Yabbut, he *is* a single father. This isn't some delusion he has.
And I think he always will. Yet on the other hand he wants me there for him and his kids. But who am I? I mean, where do I fit in....I get so lost at times, not knowing where to turn, but yet when he works out of town for days at a time...who does he leave them with?
Taking care of someone's kids doesn't make you their parent. You're temporarily responsible, the AIC.
Couples figure out different approaches that fit their relationships and the kids involved. The bottom line is that your SO is responsible for everything, food, clothing, shelter, book reports, clean clothes, and guidance. Some of that you might feel willing and competent to share in, and some of it he might be willing to delegate. Your role is where your comfort zone and his overlap.
jane
Feb 24 2004 4:29 pm
These kids are grade schoolers. You don't fight with them. You can tell them how it is going to be.

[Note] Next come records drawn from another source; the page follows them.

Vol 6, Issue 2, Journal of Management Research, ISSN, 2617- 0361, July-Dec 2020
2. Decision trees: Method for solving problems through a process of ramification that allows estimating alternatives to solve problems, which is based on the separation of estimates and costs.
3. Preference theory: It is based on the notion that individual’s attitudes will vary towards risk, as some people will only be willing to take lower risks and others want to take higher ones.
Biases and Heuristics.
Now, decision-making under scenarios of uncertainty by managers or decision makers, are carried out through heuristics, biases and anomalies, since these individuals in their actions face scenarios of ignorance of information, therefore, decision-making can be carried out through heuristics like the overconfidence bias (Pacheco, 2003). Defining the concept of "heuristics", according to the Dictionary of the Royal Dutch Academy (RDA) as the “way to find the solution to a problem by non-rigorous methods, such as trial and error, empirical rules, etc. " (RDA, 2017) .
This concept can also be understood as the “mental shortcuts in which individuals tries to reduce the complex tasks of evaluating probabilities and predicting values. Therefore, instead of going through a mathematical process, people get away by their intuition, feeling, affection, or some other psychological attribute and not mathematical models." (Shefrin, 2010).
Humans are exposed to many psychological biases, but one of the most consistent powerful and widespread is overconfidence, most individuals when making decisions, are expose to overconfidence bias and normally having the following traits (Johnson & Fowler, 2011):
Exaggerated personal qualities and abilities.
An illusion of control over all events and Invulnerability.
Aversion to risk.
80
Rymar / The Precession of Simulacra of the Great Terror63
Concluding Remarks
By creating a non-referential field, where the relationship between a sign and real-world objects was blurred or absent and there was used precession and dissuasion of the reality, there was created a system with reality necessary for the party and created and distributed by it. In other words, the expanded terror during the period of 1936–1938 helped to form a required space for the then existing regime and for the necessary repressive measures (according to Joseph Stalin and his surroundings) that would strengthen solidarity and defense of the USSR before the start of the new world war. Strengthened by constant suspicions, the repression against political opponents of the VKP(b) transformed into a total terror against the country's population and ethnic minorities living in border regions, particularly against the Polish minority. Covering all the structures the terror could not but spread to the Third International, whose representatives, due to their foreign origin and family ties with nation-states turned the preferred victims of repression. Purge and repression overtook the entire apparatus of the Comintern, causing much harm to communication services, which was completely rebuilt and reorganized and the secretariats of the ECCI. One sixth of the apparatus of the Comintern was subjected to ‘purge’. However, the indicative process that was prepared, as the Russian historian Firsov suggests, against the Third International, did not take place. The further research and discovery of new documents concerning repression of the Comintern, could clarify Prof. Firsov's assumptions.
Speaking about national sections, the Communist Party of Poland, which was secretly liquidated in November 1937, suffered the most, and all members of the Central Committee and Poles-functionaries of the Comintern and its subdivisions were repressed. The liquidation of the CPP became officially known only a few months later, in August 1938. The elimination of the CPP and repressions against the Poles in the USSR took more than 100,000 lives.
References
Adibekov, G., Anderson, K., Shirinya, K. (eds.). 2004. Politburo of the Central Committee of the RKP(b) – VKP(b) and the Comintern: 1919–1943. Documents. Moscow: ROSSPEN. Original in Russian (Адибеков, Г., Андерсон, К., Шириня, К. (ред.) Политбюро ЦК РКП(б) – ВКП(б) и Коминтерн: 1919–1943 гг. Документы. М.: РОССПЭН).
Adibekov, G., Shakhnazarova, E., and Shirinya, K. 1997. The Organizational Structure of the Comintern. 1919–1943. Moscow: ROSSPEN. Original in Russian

LOL. Geri, you can't run them by remote control.
Grade school aged children making their own lunches seems a little odd to me, but what the hell, if it works it works. In this case it doesn't seem to be working, so I don't really get why the father isn't whipping up the PB&J and putting it in a little brown bag the night before. Maybe the kids making their own lunches is a Wendy innovation and one which is going over like a lead balloon. Maybe Dad is stopping at McD's in the morning. Maybe he's giving them a couple of bucks for lunch.
But that wasn't her question.
jane
Feb 25 2004 1:42 pm
But I also agree, if he wants to keep the "single" attitude, then he should be looking elsewhere besides "ME" for sitters when he is out of town for days.
That's the point. Instead of fighting about what he is willing to do or to let you do, think about what you are and are not willing to do.